Astronomers looking for the blue ones make an important discovery.
This captivating article could be used alongside Earth and Space and Physical Sciences for years 7, 9, and 10 as well as Senior Sciences.
Interactive class activity included.
Word Count / Video Length: 738
Astronomers peering back in time by studying galaxies so far away that their light has been travelling for more than half the age of the universe have discovered a new class of quasars – and a clue to the ultimate fate of our own galaxy.
Quasars are the most luminous objects in the universe, emitting as much energy as 10 trillion suns, says Allison Kirkpatrick, an astronomer at the University of Kansas, Lawrence, US, and are associated with gigantic black holes at the heart of the largest galaxies.
“I am a black-hole hunter, and quasars are the most massive of these,” she said at a meeting of the American Astronomical Society in St. Louis, Missouri.
Such giant black holes form when two galaxies, each with black holes at its own heart, collide.
At that point, several things happen.
First, the collision stirs up the gas and dust in these galaxies, pushing it toward their centres. Then, the gas and dust start to fall into the black holes, now in the process of merging.
“They begin to feed rapidly on the gas around them,” Kirkpatrick says. “This is the quasar stage. They are almost universally produced by major mergers.”
Feeding black holes produce large amounts of X-rays, but initially, these X-rays are blocked by the gas and dust clouds that have been drawn into the merging galaxies’ centre.
“It obscures the X-rays,” says Kirkpatrick says – but the heated gas and dust isn’t invisible. Instead of X-rays, it emits vast amounts of infrared light that can be detected by earthly astronomers.
“We have a dust-reddened quasar,” she says, “[with] very massive black-hole activity going on, but hidden from view.”

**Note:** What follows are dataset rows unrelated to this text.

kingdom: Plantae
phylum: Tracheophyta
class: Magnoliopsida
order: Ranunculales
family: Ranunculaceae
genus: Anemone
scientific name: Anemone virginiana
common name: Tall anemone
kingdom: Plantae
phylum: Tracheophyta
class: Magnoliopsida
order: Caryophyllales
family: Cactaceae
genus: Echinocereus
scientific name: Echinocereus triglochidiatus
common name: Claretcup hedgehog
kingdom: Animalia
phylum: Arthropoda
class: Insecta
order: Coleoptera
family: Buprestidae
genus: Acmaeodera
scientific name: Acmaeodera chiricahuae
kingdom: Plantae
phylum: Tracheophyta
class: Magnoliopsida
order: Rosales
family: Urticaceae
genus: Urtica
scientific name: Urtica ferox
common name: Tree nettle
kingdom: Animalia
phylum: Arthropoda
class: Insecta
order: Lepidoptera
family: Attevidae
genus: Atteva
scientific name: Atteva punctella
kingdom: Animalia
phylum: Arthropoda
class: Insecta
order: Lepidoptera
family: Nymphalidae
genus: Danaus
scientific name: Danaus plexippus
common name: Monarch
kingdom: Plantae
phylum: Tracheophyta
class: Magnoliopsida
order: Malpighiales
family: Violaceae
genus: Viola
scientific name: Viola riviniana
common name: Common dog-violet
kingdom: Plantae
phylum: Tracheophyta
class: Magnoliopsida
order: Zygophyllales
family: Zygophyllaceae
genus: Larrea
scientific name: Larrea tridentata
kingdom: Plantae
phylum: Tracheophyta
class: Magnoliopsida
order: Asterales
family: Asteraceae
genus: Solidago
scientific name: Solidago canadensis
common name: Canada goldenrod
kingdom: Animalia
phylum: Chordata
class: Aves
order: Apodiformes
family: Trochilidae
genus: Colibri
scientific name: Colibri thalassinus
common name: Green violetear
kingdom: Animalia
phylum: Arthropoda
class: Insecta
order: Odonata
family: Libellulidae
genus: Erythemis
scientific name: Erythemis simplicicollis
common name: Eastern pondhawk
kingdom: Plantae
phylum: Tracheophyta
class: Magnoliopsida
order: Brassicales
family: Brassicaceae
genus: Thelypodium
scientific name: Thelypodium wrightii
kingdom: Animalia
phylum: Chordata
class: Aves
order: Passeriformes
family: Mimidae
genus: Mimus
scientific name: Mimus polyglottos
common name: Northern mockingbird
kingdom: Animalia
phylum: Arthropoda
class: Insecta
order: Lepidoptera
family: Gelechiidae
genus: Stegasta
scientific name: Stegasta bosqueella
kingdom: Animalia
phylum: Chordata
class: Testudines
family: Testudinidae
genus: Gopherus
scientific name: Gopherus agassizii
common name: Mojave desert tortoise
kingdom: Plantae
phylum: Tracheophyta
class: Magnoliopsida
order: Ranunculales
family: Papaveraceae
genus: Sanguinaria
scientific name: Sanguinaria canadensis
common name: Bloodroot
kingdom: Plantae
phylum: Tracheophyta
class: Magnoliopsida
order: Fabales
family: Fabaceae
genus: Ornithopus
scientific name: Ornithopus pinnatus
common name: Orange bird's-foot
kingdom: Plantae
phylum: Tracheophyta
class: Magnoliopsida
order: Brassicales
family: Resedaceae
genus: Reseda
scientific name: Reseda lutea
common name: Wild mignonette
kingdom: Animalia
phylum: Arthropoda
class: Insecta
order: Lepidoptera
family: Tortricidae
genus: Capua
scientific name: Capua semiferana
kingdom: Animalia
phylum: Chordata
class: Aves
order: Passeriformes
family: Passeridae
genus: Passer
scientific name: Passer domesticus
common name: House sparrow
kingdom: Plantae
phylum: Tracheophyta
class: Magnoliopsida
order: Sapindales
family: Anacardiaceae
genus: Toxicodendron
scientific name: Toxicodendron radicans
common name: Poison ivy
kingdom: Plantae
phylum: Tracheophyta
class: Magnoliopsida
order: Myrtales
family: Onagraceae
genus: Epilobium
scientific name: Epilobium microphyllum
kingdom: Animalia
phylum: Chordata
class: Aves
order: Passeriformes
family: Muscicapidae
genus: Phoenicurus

Then, things shift. The powerful radiation being emitted by the quasar overcomes the gravity drawing dust and gas inward toward it, and rapidly blows dust and gas entirely out of the galaxy. “Now we see a luminous blue quasar,” she says.
Red quasars are common, as are blue ones. But nobody before had ever caught one in the act of making the transition, where the gas and dust have been blown out of the inner part of the galaxy, but not yet out of its outer reaches.
To find one, Kirkpatrick’s team examined the 1600 most active known quasars, looking for ones that were blue – indicating that their cores had been swept sufficiently free of gas and dust for us to see the quasar itself – but which also emitted a lot of infrared light, indicating that their outer reaches still contained rings of hot gas and dust.
And, while such objects were rare, Kirkpatrick’s team found 22 of them, all six to 12 billion light years away, including a galaxy that had both a blue quasar and 100 times more dust than our own Milky Way.
That said, it’s a transition phase. “This new population of quasars are rare and short-lived, she says.
They also mark the beginning of these galaxies’ deaths, because without their gas and dust, they can no longer form new stars. “We believe that it is the massive black hole that kills them,” Kirkpatrick says.
And while her study was peering six billion to 12 billion years back in time, it also predicts the future our own Milky Way. “There is a quasar in the Milky Way’s future,” she says.
That’s because our galaxy will eventually collide with the Andromeda galaxy, a galaxy about the size of our own, currently about 2.5 million light years away.
Both galaxies have giant black holes at their centres. Neither black hole is currently doing anything dangerous, but when they collide, Kirkpatrick says, both will light up dramatically.
“That will dominate our night sky,” she says. “They will be incredibly bright. The nice plane of the Milky Way will be dominated by this bright halo [marking the location of the merging black holes].”
Then, all the gas and dust will be blown out of the merged galaxies and star and planet formation will be shut off. Existing planets will probably survive, Kirkpatrick says, “but you won’t get anything new. They’ll just be going around red dwarfs until eventually [their stars] burn out”.
Not that this is anything of immediate concern to humans. The merger won’t occur for another three to four billion years, Kirkpatrick says. “That will be about the same time the sun has turned into a red giant, so we will have other problems to occupy us at the time.”